• _DIRECTIONS FOR THIS TASK_:
Transcribe each record word for word. Skip the images.

• _DATA FOR THE TASK_:
━━━━━━━━━━━━━━━━━━━━

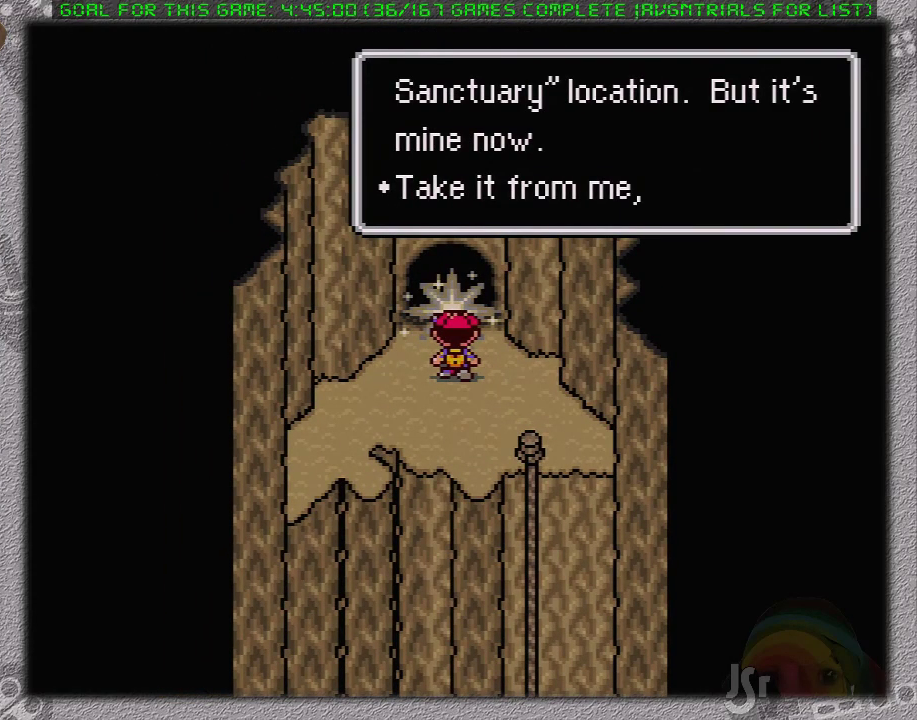
Gameplay with a controller (Nintendo layout); each line is a JSON object with the inputs held at the frame after it. "events" lists button and stick changes between this image and that frame as [ms after this image, input, new state], when the widget could be followed in between. Not read: L3 R3.
{"buttons": [], "events": [[283, "L1", "down"], [417, "L1", "up"]]}
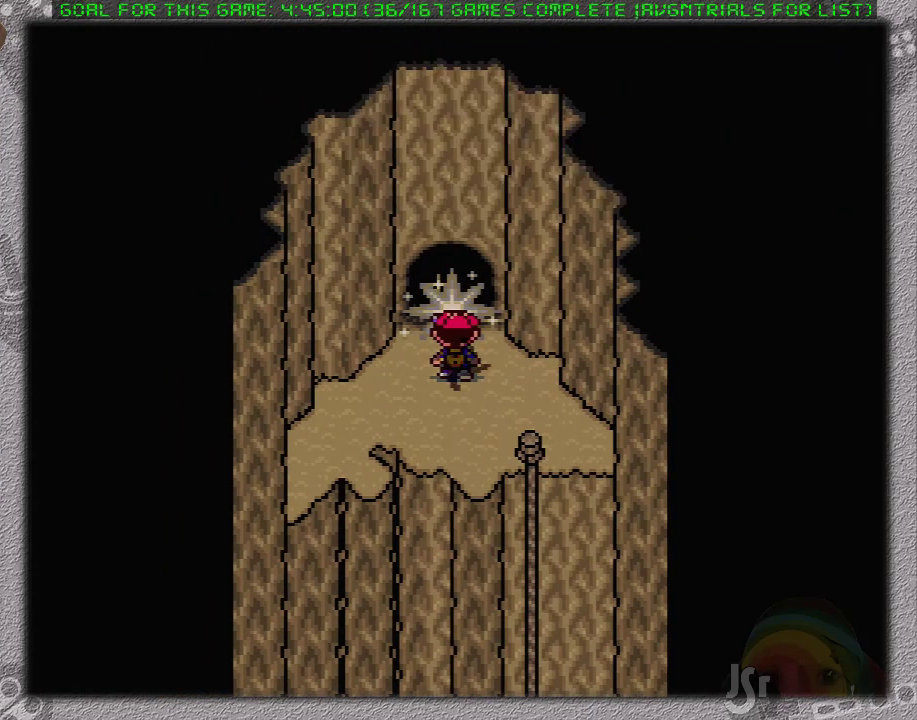
{"buttons": [], "events": []}
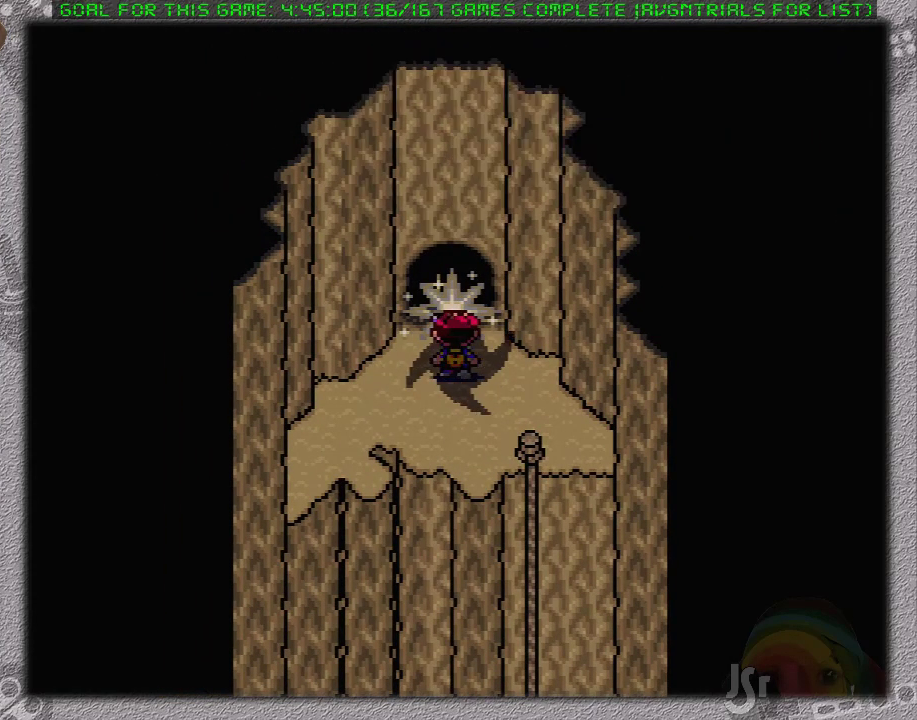
{"buttons": [], "events": []}
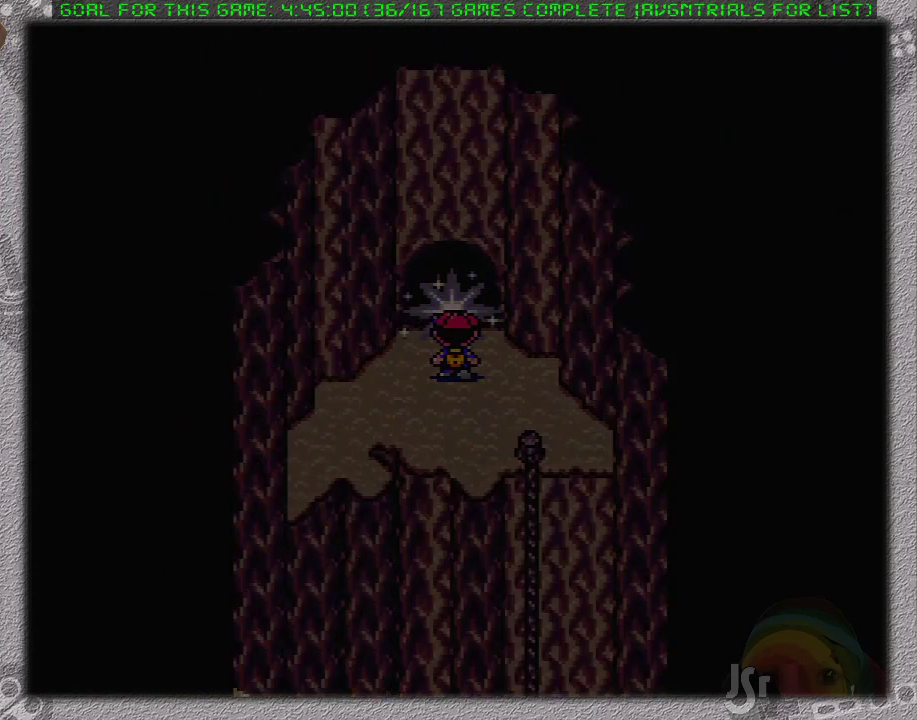
{"buttons": [], "events": []}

━━━━━━━━━━━━━━━━━━━━

• _YOUR SOLUTION_:
Gameplay with a controller (Nintendo layout); each line is a JSON object with the inputs held at the frame after it. "events" lists button and stick changes between this image and that frame as [ms after this image, input, new state], when the widget could be followed in between. Not read: L3 R3.
{"buttons": [], "events": [[283, "L1", "down"], [417, "L1", "up"]]}
{"buttons": [], "events": []}
{"buttons": [], "events": []}
{"buttons": [], "events": []}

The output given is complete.